Starting right after spring break, counselors and teachers in the Austin school district will pitch eighth-graders on a new sort of high school – one that lasts for up to six years, but ends with an interview for a job such as a cybersecurity analyst with Dell Inc. or a nurse with the Seton Healthcare Family.
Students slated to attend LBJ and Reagan high schools will get the first shot at the new academies, which will start this fall with about 70 incoming freshmen at each campus.
The Career Launch program is the latest effort to give students — mostly first-generation college students and those from low-income families — a chance to earn an associate degree while working toward their high school diplomas.

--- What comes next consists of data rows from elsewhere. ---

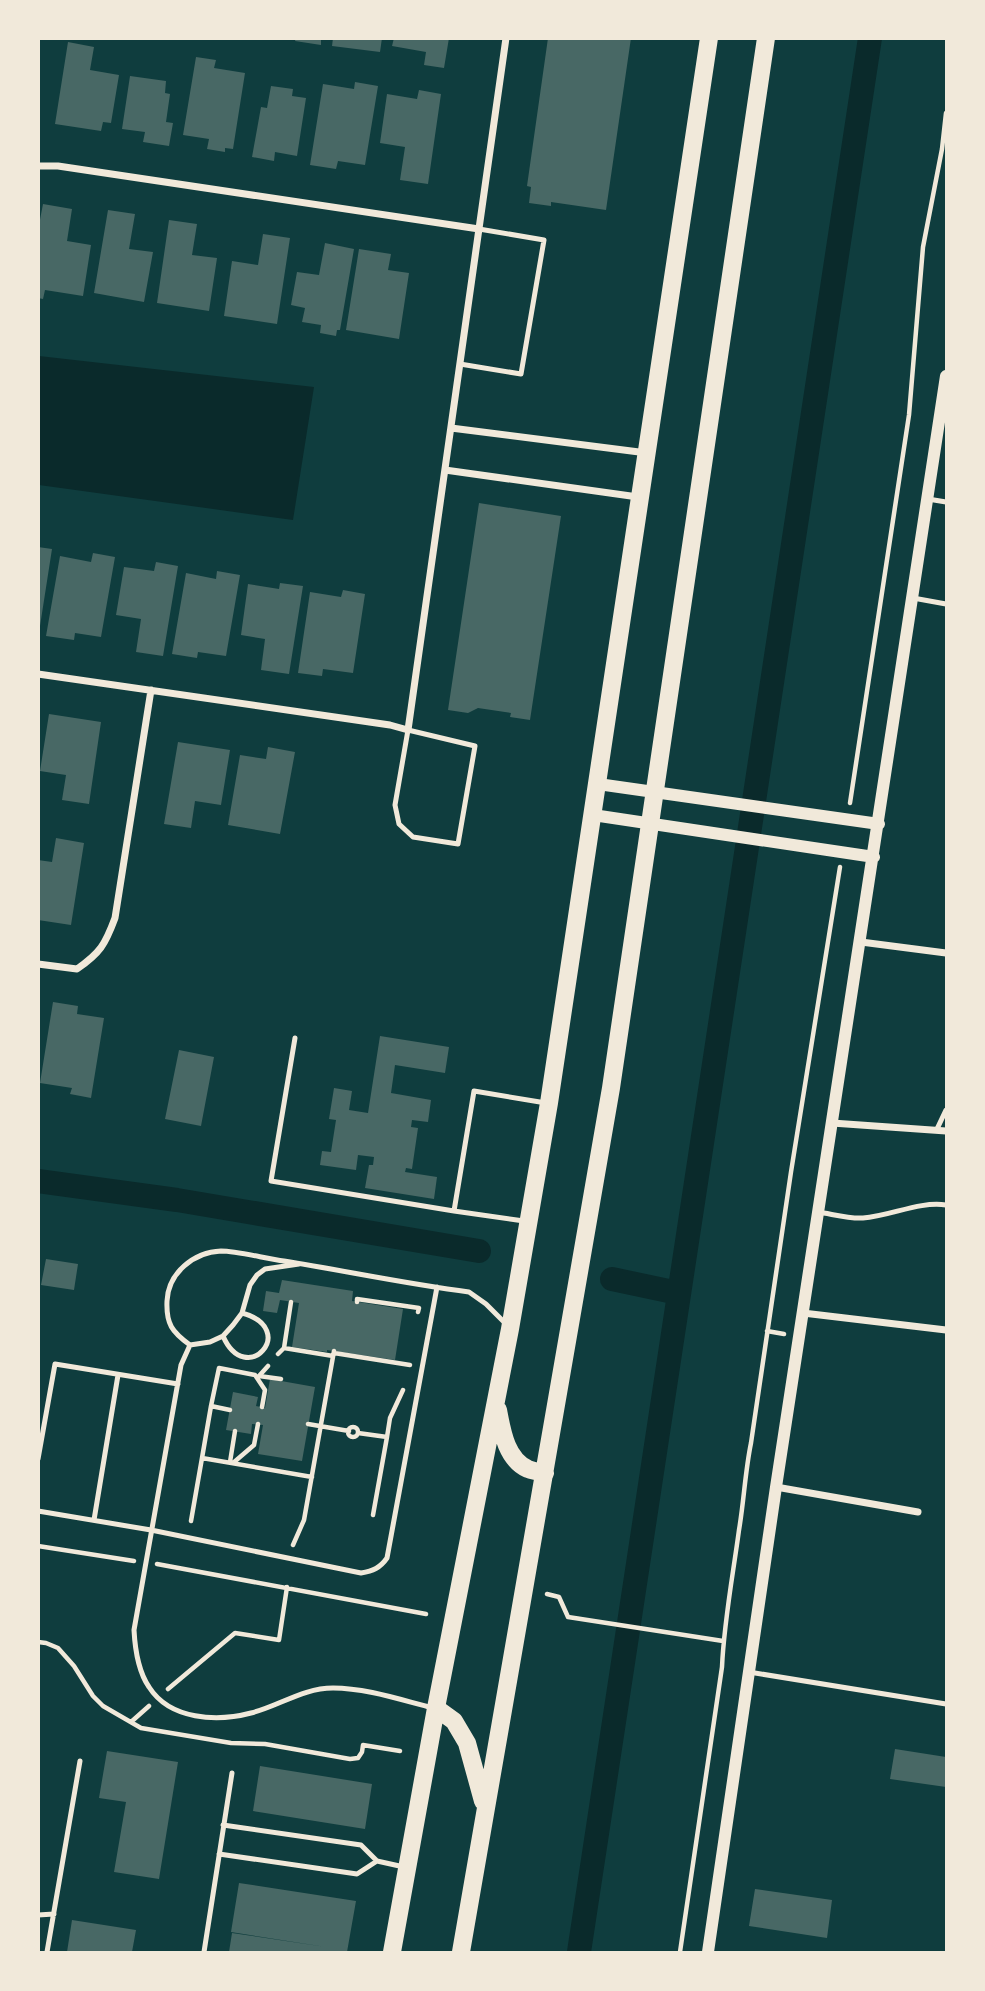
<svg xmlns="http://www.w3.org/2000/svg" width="985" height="1991" font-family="'Nunito Sans',sans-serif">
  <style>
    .water { fill: #0a2a2b }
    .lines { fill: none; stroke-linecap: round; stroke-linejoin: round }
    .canal { stroke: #0a2a2b; stroke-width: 24 }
    .building { fill: #486865 }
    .path { stroke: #f1e9da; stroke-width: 4.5 }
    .service { stroke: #f1e9da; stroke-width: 5 }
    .minor { stroke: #f1e9da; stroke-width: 7 }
    .tertiary { stroke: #f1e9da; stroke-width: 12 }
    .primary { stroke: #f1e9da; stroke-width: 18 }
  </style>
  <rect width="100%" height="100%" fill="#0f3d3e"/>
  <path class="water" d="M 39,356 L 314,387 L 293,520 L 39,485 Z"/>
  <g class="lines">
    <path class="canal" d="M 38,1181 L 177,1200 L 479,1251
      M 612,1279 L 678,1293
      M 579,1952 L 870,38"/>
  </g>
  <path class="building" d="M 296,38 L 321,38 L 321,45 L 295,41 Z
    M 333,38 L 382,38 L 380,52 L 332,46 Z
    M 394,38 L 449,38 L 444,68 L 424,65 L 426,52 L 392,46 Z
    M 548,38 L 631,38 L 606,210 L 551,202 L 551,206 L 529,203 L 531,187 L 527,186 Z
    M 68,42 L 94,47 L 90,70 L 119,75 L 111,123 L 103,122 L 101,131 L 55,124 Z
    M 196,57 L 216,60 L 214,68 L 245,73 L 233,149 L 225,148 L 225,152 L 207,149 L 209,139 L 183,135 Z
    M 130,76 L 166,81 L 165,93 L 170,94 L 166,122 L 173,123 L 169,146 L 143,142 L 145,132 L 122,129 Z
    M 355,82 L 378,86 L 365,165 L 338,161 L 336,169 L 310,165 L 323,84 L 354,89 Z
    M 271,86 L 293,89 L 292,96 L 306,98 L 297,156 L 275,152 L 274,161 L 252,157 L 261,107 L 267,108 Z
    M 419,90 L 441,94 L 428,184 L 400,180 L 405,147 L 380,143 L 387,94 L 417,99 Z
    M 43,204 L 72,209 L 67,241 L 91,245 L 83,296 L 45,290 L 43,299 L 38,298 L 38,230 Z
    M 108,210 L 135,214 L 129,249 L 153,252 L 144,302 L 94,293 Z
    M 169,220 L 197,224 L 192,255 L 217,258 L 209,311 L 157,303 Z
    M 263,234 L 290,238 L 277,324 L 224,316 L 232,261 L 258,265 Z
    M 325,243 L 354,249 L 340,330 L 337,330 L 336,336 L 320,333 L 321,325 L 302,322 L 305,308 L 291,305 L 297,272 L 319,275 Z
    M 359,249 L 391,254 L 388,270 L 409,273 L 399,339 L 346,330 Z
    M 479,503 L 561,516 L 530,720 L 510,717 L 511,713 L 478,708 L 468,713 L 448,710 Z
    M 38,547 L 52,549 L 40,626 L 38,626 Z
    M 93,553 L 115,557 L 101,637 L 75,633 L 74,640 L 46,636 L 60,556 L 91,562 Z
    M 156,562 L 178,566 L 163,656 L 136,652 L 141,619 L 116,615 L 124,567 L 154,571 Z
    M 217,571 L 240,575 L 226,656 L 198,652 L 197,658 L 172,654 L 186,573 L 216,579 Z
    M 280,583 L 303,586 L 289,674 L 261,670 L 265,639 L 241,635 L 248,584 L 279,589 Z
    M 343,590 L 365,594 L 353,673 L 323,669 L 322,676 L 298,673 L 310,592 L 341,597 Z
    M 49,714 L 101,722 L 89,804 L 62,800 L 66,775 L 40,771 Z
    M 178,742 L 230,750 L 221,805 L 195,801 L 191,828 L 164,824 Z
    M 268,747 L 295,752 L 280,834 L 228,825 L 240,755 L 266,759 Z
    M 56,838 L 84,843 L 71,925 L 38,920 L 38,860 L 52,862 Z
    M 53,1002 L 78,1006 L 77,1014 L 104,1018 L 91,1098 L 70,1094 L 72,1088 L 40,1083 Z
    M 380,1036 L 449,1047 L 445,1073 L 395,1065 L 391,1093 L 431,1100 L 428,1122 L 412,1120 L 411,1127 L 418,1128 L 412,1169 L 406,1168 L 405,1172 L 437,1177 L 434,1199 L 365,1188 L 369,1165 L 373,1165 L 374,1157 L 358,1155 L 356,1170 L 320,1165 L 322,1151 L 331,1152 L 336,1120 L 329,1119 L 334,1088 L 352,1091 L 349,1110 L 368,1113 Z
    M 179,1050 L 214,1057 L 201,1126 L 165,1119 Z
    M 46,1259 L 78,1264 L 74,1290 L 41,1285 Z
    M 282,1280 L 353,1291 L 352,1301 L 403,1309 L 395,1360 L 334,1351 L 327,1350 L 327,1352 L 292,1347 L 299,1303 L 280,1300 L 277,1313 L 263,1311 L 266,1291 L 279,1293 Z
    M 270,1379 L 315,1387 L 302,1461 L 258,1454 L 263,1425 L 252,1424 L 251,1434 L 226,1430 L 233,1392 L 258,1397 L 256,1406 L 265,1408 Z
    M 895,1749 L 946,1757 L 946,1787 L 890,1779 Z
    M 107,1751 L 178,1762 L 159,1879 L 114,1872 L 126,1802 L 99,1798 Z
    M 260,1766 L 372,1784 L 365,1829 L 253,1811 Z
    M 239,1883 L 356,1901 L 347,1952 L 229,1952 L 232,1933 L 326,1947 L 231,1932 Z
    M 755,1889 L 832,1900 L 827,1938 L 749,1926 Z
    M 72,1920 L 136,1930 L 132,1952 L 67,1952 Z"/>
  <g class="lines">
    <path class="path" d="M 850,803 L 909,415 L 923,247 L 942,149 L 946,113
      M 357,1302 L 357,1299 L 419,1308 L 418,1312
      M 767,1331 L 784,1334
      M 284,1348 L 291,1302
      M 334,1353 L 410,1365
      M 278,1354 L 284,1348 L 333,1356
      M 259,1376 L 268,1366
      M 259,1376 L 281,1379
      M 211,1406 L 219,1368 L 255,1375 L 265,1390 L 262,1407
      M 308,1424 L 349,1431
      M348 1432a5 5 0 1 1 10 0a5 5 0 1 1-10 0Z
      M 358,1433 L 387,1437 L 390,1418 L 403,1390
      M 202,1458 L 211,1406 L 230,1410
      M 230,1462 L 235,1431
      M 233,1463 L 254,1445 L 258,1424
      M 373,1515 L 387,1437
      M 191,1521 L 202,1458 L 312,1477
      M 293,1545 L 304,1520 L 334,1351
      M 38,1546 L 134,1561
      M 157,1564 L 426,1614
      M 547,1594 L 559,1597 L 568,1617 L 723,1641
      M 38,1642 L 46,1643 L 58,1648 L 74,1666 L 93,1696 L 103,1706 L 141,1728 L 231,1743 L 265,1744 L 350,1759 L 358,1758 L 362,1752 L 363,1745 L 400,1751
      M 168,1689 L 235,1633 L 279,1640 L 287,1587
      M 131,1722 L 149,1706
      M 680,1952 L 722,1667 C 724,1621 733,1575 739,1530 C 744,1501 745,1472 751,1443 L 791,1172 L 840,867"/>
    <path class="service" d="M 460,364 L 521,374 L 544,240 L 479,229
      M 928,499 L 946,502
      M 913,598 L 946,604
      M 408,730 L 475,746 L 458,844 L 413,837 L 399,824 L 395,805 Z
      M 295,1038 L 271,1181 L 454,1211 L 474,1091 L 546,1103
      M 937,1129 L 946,1110
      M 454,1211 L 524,1221
      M 818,1212 C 832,1214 849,1219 863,1218 C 891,1216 919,1201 946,1205
      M 299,1264 L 265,1269 L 257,1275 L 250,1285 L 242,1313 L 233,1325 L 223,1336 L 210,1342 L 190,1345 C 172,1332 166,1324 167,1301 C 168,1273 194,1252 221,1251 C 238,1251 267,1259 284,1261 C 346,1271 407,1284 469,1292 L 486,1304 L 506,1324
      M 223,1336 C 246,1389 300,1329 242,1313
      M 190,1345 L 181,1365 L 134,1630 C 135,1649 138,1671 149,1687 C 170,1720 217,1722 251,1713 C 279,1706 303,1688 333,1688 C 366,1688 401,1700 433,1708
      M 38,1459 L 55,1364 L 178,1384
      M 38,1511 L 151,1530 L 361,1573 C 373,1571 380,1568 387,1558 L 437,1287
      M 94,1520 L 118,1375
      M 749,1672 L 946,1704
      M 223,1825 L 361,1845 L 377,1861 L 404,1867
      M 219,1854 L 357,1874 L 377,1861
      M 38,1915 L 54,1914
      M 47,1952 L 80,1761
      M 204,1952 L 232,1773"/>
    <path class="minor" d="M 38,166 L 58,166 L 479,229
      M 451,428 L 647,453
      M 445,470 L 638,497
      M 38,674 L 390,725 L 408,730 L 506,38
      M 861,942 L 946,953
      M 38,964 L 77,969 C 100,953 105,945 115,918 L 151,690
      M 832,1123 L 946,1131
      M 803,1313 L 946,1330
      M 776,1487 L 918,1512"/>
    <path class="tertiary" d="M 598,784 L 879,824
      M 593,815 L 874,857
      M 708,1952 L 776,1487 L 946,376"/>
    <path class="primary" d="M 498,1410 C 502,1431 506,1459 528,1469 C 533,1471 539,1472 545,1473
      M 436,1708 L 454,1721 L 467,1743 L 483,1801
      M 392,1952 L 436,1708 L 510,1329 L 549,1103 L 709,38
      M 461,1952 L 611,1088 L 766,38"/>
  </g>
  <rect width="985" height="1991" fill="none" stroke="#f1e9da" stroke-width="80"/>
</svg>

But Career Launch also will serve as a workforce training program, with mentoring and guaranteed interviews for high demand jobs for students who complete the work.
Students at Reagan can earn a degree in computer science, with a focus on cybersecurity and data mining. Those in the LBJ program can obtain a degree in applied science, specializing in nursing and other health fields. Dell and Seton employees will help train and mentor students. The jobs pay above the Austin area’s median household income of $58,000 — the average salary for a nurse in Austin is about $66,000, according to a recent Bureau of Labor Statistics report.
“This opens more doors for our kids,” Reagan Principal Anabel Garza said. “They’re exposed to things that they’d never be exposed to before. Then they know it’s possible. Kids are enthusiastic about something in their future.”
The district has been working with both Dell and Seton, as well as Austin Community College and the University of Texas to create the program.
While most classes will be offered at the high school in the early years, the advanced coursework will likely take place at Austin Community College. The program lasts for up to six years, but students can complete it earlier.
“They’re not just earning certificates in isolation but a high employment probability if they do what they need to do,” said Craig Shapiro, Austin’s associate superintendent of high schools. “Their major is tied to an industry instead of a general diploma. For those who know they want to do computer science and health, this is a great way for kids to get right into it.”
The Manor district, which recently launched an early college high school at Manor High, also will offer a second degree pathway in applied science. The four-year plan gives students a chance to earn specialization in automation, robotics and controls, and certification as a production technician. Employees from Applied Materials Inc. and Samsung will help train and mentor the participating Manor High School students.
“It’s giving our kids options and diversifying their skills and looking at a high demand area that is right in our backyard,” Manor Superintendent Royce Avery said. “These kids can stay right in this community and engage and be first in line to interview with these two corporations.”
The three campuses were among 19 early college high schools that received state grants to establish workforce training academies on their campuses to better prepare students for post-school success, reduce the local skills gap and create a pipeline for local employment.
Each of the three schools received $400,000 in state grants to launch the programs.
“This is applied learning at its best, delivering high-quality technical preparation and a well-rounded course of study,” said Drew Scheberle, the Greater Austin Chamber of Commerce’s senior vice president for policy. “The key is the program gives graduates what they need to earn credentials that are in demand and pay them well when they get hired.”
The workspaces at the schools will depart from traditional classrooms, more resembling a workplace in a high-tech company or hospital.
LBJ, for example, will have medical equipment and hospital beds as part of the health sciences training, and Reagan will have state-of-the art computers and equipment.
“On day one, when the students walk into the classroom, what they learn has direct relevancy to the IT market,” said Jeremy Ford, director of corporate giving for Dell.
Even if the students decide not to complete the program, the curriculum will still provide some certifications they can use in the fields.
“One of the objectives is whatever the exit point for the individual, they still get value out of that and can build on it,” Ford said.
Austin’s programs are patterned after the Pathways in Technology Early College High Schools, better known as P-TECH schools, that began in Brooklyn in 2011, with IBM as the workforce partner.
A bill filed in the Legislature would establish P-TECHs in Texas, and could lead to more programs like Career Launch.